先輩と社会勉強の一つとして高級牛タン屋に行った

わたしがまだ高校生だったころに、担任の教師は「いくつになっても勉強は続けなさい」なんて言っていましたが、実際に自分が社会人になったときはそれを痛感することがいくつかありました。
なかでも食事の場は、社会勉強させられる状況に多く遭遇するというのが、わたしとある友人の意見です。

友人は新入社員のころ、会社の先輩に高級仙台牛タン屋に連れて行ってもらったそうです。メンバーは上司、先輩、新入社員である友人と同僚という組み合わせです。
友人はまずそこで、だれが肉を焼くべきかということを考えたそうです。差し当たり様子を見ていると、一番年上の上司が「今日は遠慮せずに食べてくれよ」と言って焼きだしたので、自分は手出しをしないことにしました。しかししばらくすると先輩が上司に「私が代わりに焼きますので、ご自身も召し上がってください」と言って焼き役を交代したそうです。
ここで「じゃあ自分が」というのも変なので、しばらくしてからその先輩と交代しようと様子見していると、少し食べた上司が「自分はもう満腹だから代わろう」といってまた焼き役に戻ってしまいました。

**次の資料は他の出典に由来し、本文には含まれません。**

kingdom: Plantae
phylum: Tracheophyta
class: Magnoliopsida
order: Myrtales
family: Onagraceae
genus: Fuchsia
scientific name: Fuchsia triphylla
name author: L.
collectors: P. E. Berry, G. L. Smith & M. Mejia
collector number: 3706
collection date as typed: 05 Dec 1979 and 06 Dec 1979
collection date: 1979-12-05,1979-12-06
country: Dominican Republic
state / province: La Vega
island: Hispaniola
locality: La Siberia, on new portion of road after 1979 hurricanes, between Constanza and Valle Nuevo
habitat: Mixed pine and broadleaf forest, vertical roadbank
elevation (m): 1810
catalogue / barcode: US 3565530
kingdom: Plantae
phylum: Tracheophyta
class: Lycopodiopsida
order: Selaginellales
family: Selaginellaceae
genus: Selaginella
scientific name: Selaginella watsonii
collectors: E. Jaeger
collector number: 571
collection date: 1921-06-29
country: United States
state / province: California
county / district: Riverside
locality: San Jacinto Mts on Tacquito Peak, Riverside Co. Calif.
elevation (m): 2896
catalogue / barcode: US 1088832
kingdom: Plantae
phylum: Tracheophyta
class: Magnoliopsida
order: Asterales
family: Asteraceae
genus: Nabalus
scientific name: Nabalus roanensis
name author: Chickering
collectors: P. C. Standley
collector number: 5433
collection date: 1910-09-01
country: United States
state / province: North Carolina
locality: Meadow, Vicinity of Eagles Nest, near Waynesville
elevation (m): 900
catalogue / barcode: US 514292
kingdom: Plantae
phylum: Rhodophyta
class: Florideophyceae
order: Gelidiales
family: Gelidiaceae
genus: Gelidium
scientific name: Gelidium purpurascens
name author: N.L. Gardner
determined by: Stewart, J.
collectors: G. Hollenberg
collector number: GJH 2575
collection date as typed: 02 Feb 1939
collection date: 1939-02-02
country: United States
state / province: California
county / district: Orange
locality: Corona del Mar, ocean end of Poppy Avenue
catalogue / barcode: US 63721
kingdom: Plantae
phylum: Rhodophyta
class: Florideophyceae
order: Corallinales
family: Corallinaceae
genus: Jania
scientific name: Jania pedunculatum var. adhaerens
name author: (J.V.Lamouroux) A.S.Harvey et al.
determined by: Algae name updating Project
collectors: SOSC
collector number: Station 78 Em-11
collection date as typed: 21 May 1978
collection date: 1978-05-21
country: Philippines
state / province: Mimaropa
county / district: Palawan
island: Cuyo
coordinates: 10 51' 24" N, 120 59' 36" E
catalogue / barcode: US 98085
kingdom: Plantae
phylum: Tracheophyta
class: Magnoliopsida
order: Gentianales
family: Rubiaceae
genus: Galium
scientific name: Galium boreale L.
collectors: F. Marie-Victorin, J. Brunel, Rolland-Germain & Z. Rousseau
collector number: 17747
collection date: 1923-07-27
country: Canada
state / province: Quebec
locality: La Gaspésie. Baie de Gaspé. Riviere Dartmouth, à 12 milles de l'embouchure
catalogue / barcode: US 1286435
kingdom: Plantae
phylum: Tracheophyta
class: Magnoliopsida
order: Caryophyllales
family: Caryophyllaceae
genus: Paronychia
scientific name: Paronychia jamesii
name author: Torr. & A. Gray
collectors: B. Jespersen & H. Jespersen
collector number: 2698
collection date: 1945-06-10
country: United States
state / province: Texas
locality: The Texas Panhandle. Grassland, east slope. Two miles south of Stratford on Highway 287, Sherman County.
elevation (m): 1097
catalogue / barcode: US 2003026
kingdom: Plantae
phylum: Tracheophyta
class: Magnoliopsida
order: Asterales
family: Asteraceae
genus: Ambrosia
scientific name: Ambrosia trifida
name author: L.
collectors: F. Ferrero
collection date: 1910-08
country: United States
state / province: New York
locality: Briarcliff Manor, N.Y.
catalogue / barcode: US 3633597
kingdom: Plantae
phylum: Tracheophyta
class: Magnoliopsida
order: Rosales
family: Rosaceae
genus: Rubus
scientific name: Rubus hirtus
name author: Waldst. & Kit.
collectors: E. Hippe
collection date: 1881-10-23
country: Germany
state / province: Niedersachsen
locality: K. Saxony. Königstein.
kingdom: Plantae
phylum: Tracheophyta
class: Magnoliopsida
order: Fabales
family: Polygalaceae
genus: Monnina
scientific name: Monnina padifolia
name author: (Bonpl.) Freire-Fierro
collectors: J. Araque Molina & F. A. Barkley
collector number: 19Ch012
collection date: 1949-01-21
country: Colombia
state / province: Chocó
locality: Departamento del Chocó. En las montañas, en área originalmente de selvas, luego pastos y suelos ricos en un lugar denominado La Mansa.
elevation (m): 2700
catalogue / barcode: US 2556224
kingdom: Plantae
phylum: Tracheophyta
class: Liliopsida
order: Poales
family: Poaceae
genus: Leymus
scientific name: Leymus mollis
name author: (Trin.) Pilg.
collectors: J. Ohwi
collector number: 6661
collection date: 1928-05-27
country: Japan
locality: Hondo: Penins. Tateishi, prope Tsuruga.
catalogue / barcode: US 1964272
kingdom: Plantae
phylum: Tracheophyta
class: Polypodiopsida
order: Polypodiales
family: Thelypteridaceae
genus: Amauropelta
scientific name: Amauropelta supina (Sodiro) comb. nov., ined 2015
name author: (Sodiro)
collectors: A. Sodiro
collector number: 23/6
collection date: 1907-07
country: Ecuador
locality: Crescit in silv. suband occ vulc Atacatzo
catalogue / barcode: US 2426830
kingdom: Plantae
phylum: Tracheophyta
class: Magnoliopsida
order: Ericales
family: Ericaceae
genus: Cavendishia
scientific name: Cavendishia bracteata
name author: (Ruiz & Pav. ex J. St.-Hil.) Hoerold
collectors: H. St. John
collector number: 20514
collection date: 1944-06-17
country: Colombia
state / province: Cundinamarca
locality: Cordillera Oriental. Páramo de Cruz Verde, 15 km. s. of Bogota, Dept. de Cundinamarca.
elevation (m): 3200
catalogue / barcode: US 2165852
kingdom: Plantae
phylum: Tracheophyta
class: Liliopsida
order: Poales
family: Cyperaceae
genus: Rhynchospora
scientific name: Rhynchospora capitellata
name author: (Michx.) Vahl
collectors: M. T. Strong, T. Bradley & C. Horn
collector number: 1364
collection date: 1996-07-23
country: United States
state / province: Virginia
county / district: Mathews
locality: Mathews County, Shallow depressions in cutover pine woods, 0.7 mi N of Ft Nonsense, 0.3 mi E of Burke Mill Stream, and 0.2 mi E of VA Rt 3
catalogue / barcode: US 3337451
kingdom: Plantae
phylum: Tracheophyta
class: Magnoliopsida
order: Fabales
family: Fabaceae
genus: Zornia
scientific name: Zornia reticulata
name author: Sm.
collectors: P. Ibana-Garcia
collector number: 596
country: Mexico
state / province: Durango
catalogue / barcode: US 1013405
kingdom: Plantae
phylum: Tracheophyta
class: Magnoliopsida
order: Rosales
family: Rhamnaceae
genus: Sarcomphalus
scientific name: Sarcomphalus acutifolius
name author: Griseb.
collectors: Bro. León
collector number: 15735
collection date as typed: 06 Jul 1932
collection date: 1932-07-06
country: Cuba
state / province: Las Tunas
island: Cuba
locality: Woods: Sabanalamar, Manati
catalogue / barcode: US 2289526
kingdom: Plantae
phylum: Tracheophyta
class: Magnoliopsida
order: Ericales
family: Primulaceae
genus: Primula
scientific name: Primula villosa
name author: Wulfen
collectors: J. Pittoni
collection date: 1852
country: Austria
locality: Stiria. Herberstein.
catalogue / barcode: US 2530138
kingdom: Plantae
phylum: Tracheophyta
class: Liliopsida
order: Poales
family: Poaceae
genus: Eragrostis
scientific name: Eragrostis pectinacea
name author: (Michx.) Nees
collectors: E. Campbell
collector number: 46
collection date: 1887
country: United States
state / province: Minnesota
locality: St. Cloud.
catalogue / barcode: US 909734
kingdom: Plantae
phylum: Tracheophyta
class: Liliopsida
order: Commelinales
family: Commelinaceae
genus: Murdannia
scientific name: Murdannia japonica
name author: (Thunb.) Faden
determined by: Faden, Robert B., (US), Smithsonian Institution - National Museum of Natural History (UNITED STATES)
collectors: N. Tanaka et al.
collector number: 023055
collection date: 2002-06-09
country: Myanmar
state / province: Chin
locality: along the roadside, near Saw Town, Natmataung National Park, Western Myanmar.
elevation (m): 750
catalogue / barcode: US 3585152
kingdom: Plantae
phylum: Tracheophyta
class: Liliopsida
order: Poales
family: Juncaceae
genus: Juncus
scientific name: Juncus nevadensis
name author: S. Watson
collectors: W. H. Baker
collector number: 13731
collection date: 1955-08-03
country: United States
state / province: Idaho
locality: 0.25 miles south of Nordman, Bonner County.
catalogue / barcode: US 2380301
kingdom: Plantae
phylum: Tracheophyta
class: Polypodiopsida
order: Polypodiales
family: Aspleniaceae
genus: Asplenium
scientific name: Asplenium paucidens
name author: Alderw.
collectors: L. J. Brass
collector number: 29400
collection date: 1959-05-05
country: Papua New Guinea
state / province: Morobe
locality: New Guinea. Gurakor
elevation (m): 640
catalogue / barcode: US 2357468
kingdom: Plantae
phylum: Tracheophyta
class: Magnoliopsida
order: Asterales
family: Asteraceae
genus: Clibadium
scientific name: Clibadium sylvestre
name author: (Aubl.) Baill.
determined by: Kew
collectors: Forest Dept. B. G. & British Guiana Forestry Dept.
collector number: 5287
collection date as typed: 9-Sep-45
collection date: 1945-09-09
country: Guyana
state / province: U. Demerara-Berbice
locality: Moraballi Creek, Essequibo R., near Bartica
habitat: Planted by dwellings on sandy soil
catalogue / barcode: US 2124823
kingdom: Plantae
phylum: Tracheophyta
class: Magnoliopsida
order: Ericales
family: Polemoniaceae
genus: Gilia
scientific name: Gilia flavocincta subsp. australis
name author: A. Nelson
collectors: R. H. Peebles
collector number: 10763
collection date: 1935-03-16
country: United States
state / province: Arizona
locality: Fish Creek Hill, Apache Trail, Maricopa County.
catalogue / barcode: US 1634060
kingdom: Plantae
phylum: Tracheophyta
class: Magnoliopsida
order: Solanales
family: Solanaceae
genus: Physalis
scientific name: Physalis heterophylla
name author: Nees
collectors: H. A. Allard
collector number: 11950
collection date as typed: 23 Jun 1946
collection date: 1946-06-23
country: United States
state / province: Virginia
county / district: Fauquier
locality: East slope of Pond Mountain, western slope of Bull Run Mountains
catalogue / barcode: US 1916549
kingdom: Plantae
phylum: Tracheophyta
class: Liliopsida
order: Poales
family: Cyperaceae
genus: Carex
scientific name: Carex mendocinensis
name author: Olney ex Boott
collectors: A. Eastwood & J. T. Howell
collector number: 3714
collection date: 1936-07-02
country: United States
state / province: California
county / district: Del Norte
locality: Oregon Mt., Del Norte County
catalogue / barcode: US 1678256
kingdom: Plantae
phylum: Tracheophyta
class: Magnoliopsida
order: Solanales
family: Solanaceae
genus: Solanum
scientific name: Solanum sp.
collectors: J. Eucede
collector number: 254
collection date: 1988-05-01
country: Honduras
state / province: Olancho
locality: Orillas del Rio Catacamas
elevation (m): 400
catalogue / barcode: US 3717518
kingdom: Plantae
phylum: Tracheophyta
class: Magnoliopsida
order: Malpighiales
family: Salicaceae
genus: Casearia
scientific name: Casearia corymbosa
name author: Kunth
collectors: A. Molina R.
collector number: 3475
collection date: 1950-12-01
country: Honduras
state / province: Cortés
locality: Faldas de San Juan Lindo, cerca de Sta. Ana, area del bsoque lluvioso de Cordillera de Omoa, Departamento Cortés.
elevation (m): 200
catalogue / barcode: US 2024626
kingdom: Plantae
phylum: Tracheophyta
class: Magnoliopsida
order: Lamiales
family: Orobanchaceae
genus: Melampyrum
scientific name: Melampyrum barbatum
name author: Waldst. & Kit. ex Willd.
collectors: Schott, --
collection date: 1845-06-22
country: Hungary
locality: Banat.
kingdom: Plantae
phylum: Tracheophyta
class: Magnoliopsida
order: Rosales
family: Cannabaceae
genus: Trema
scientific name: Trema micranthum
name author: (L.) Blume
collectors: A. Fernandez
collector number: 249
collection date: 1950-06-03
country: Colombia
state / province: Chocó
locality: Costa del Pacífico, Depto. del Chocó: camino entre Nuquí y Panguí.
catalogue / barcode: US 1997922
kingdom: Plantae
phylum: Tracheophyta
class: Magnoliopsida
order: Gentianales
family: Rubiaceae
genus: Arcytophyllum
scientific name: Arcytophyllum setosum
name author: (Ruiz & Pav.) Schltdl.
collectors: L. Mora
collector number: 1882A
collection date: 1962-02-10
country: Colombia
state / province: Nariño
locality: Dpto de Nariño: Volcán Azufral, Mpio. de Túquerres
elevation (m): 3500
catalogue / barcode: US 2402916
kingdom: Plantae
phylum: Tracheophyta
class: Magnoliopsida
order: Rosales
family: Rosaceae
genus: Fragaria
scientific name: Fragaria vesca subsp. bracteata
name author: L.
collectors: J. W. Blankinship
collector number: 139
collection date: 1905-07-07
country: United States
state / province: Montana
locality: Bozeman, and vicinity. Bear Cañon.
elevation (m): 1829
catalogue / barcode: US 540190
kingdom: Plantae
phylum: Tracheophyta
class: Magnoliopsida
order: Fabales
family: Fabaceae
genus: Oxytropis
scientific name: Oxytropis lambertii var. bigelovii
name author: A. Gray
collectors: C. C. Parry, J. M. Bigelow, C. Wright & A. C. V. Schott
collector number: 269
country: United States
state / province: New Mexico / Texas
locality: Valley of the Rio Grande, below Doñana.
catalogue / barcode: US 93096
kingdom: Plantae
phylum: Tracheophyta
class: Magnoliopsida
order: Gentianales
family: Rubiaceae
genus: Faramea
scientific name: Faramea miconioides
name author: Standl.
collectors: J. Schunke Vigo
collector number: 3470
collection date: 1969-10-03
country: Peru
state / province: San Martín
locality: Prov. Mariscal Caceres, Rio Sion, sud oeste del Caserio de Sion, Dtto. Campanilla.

そこで友人は「私やります」と言ったのですが、「若い奴は気を遣わずに食べなさい」といわれたそうです。
その間友人の同僚は美味しそうに食べ続けていたそうですが、上司に焼き役を続けさせるのが申し訳なくて、友人はだんだん食事どころではなくなっていったそうです。
結局美味しい牛タン料理もそこそこに店を出ると、会計を済ませた上司は「あとは若いのでやりな」といってタクシーで帰ってしまいました。
その後先輩には、気遣いもいいけどせっかく上司がご馳走してくれるって言ってるんだから、楽しめば良かったのにと言われたそうです。実際気にせず食べていた同僚は、その後上司のお気に入りになりました。

常識的には友人の行動は正解ですが、相手や状況をみて対応を変えるのも、社会人として必要ということですね。